In the mornings they sometimes get a scrambled egg, no fats.
Our dear pit bull got an egg every single morning. She drooled for it.
Of course they also get “accidental” food when I am chopping meats or veggies. It is amazing how the aroma of meat brings them over to just patiently wait for raining food.
I leave high quality kibble out and they snack if they want to.
I highly recommend the silicone dog mats on Amazon, with texture.

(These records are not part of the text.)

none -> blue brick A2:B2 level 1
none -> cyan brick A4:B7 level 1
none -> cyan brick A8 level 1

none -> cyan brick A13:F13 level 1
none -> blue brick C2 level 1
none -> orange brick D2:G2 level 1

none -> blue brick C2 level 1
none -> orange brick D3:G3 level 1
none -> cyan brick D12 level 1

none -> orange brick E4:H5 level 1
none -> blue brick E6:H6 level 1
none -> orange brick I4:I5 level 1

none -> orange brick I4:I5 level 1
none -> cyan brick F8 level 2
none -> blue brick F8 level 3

You are able to spread the food over it, causing the pups to slow down, they self soothe by licking the living snot out of the mats.

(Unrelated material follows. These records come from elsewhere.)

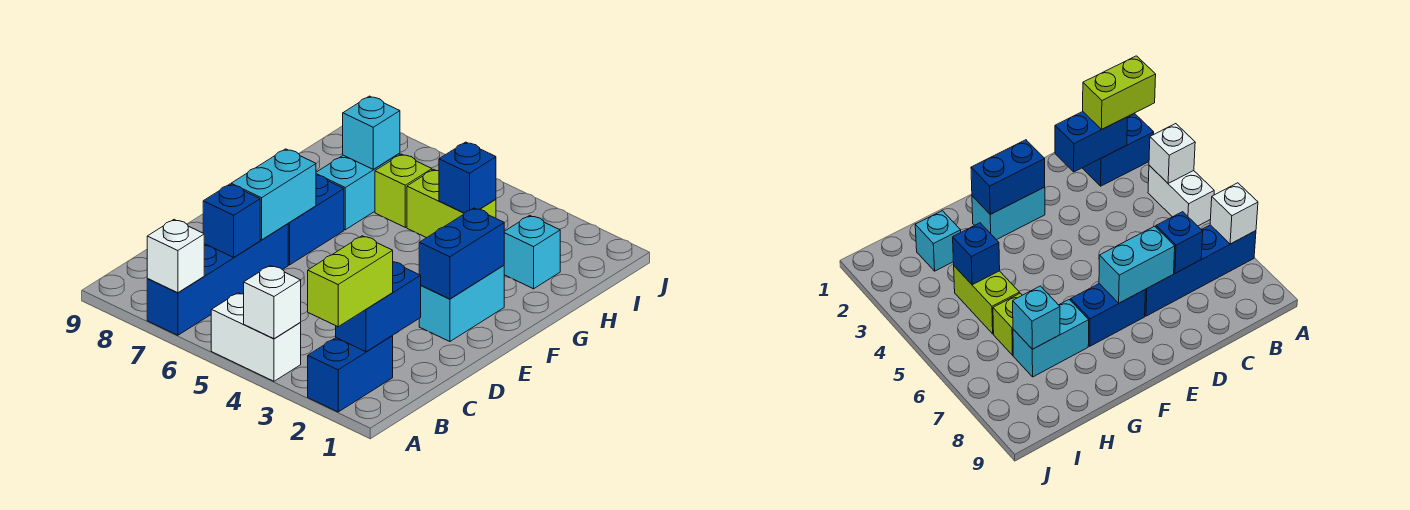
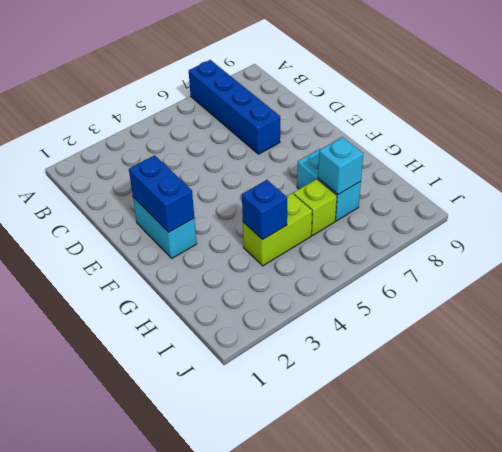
none -> blue brick A2:B2 level 1
none -> white brick A4:A5 level 1
none -> blue brick E7:F7 level 1

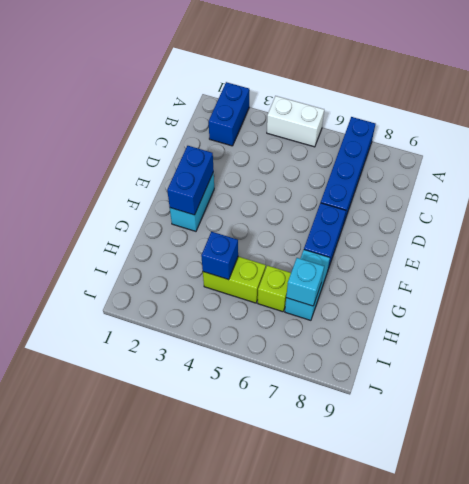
none -> cyan brick H2 level 1
none -> white brick A4 level 2
none -> white brick A7 level 2

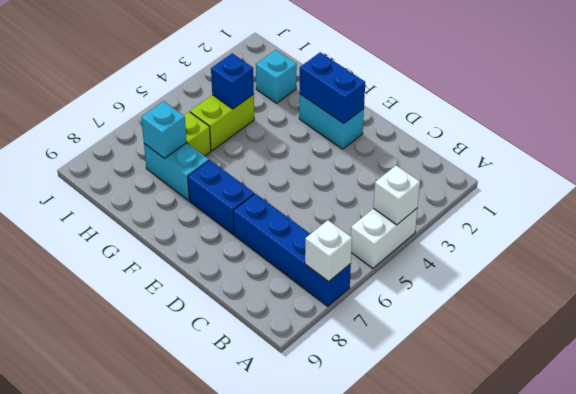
none -> blue brick A2:B2 level 1
none -> blue brick B2:C2 level 2
none -> blue brick C7 level 2

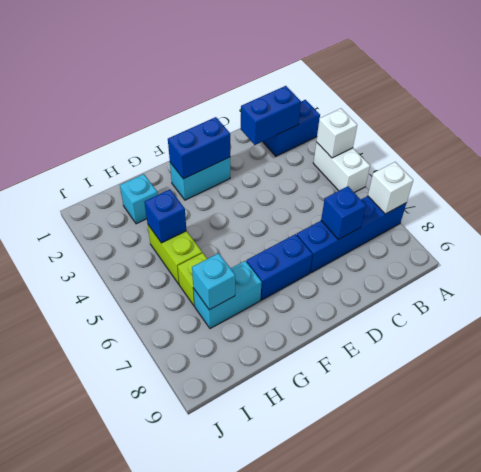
none -> cyan brick D7:E7 level 2
none -> lime brick A2:B2 level 3

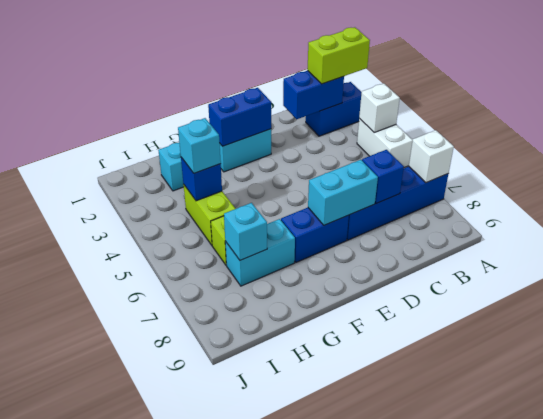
cyan brick H4 level 3 -> none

Our bichapoo has health issues, and needs medication daily, by rolling pills in cream cheese, fresh mozzarella or shredded cheese, she will just scarf her medication down.
 
Lune February 7, 2019
My first dog past away last July at the tender age of 19-21 yrs old (I was told she was between 2-4 yrs old when I adopted her). She was fed chicken and rice mixed with either pumpkin/sweet potato/butternut squash twice a day for the last 8 yrs or so. Having the instant pot made everything a breeze. She loves her meals and stood around the prep table every time I cooked it in hope to catch a piece that fell off. I believe that her longevity was attributed to what she ate.
 
Michele February 7, 2019
I agree. I think homemade gives actual true food. Sometimes the label will say a vegetable (as an example) and you don’t know how much it was processed before they put it in the food. And, fresh food can add active happy years to their lives. What we consume has an effect on our systems and so it goes with dogs. Healthy in and you have a happy healthy pup. I’m sorry your baby passed away. They are such wonderful companions. I hope at some point you find yourself with a new pup to love.
 
Meg February 7, 2019
I cook for my dogs. I lost my best boy, Fanklin (a bouncy lab/golden mix) suddenly to cancer at only 8. After researching, I learned that his cancer was probably caused in part by immune imbalances from his crappy kibble diet. We fed him the good stuff as far as kibble goes, but he always had skin issues. When he first got sick and I started giving him homemade and some raw food, the allergies cleared right up. So now, my dogs enjoy a homemade diet, nothing fancy and I can hope that they can live long, healthy lives.
 
Karen S. February 7, 2019
Long time Shih Tzu owner here and I do not feed commercial dog food. It's just too scary for me. As I enjoy cooking, it isn't any extra work as their basic meal consists of boiled chicken thighs, sweet potatoes and zucchini or green beans. All boiled together in one pot. Occasionally they will get leftover beef or lean pork and I sometimes add calves liver or chicken liver to the mix. I also make cookies for them. If they are hungry in the morning they share a scrambled egg with a scoop of the chicken mixture.
 
Michele February 7, 2019
Like you I love to cook. My kids are grown now so I cook for the dog. My first career was in the restaurant industry so it’s not a chore to cook for him. I make him sing for his supper. He starts singing before I even give him the command. I think they feel our love when they eat it.
 
weshook February 7, 2019
I cook rice and meat into jook consistency to mix with the dry dog food. My brother does the same for his dog. My brother and I both will eat some of our dogs jook.
 
Eric K. February 7, 2019
Q loves hard-boiled eggs.
 
Michele February 7, 2019
I cook for my dog. He has is own crockpot which was just replaced on his birthday. I don’t like not knowing what’s really in my dog’s food. Every week I fill the pot with broth, protein, a veggie like carrots or green beans, sweet potato and cranberries or blueberries. It’s more economical than can food for supplementing his kibble. The vets says he wants to have dinner at my house because the food sounds good.
 
Westieok February 7, 2019
Read your article. Long time westie owner. Try spray and wash as a pretreatment for your carpet. It’s good for yellow stains.